* _Rows_
>>>>

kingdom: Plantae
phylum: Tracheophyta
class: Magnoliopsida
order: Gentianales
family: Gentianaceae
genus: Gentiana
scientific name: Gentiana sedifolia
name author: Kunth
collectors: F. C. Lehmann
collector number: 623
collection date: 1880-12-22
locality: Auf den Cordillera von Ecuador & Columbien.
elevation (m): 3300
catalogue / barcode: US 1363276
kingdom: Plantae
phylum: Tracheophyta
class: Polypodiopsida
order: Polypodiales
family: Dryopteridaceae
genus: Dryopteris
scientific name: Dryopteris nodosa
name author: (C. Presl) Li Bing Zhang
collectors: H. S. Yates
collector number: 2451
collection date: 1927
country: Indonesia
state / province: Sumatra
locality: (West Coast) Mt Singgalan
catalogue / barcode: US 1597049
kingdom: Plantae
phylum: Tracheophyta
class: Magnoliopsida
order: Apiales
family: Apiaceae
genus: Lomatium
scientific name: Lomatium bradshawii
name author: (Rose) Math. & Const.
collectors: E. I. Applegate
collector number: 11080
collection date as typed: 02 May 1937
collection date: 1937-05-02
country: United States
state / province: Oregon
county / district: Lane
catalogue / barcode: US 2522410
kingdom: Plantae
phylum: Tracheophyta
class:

<<<<

* _Problem statement_
Can you reproduce, word for word, the lines from the one containing "scientific name: Lomatium bradshawii" through the last line of the entries above, including both?

* _Response to this task_
scientific name: Lomatium bradshawii
name author: (Rose) Math. & Const.
collectors: E. I. Applegate
collector number: 11080
collection date as typed: 02 May 1937
collection date: 1937-05-02
country: United States
state / province: Oregon
county / district: Lane
catalogue / barcode: US 2522410
kingdom: Plantae
phylum: Tracheophyta
class:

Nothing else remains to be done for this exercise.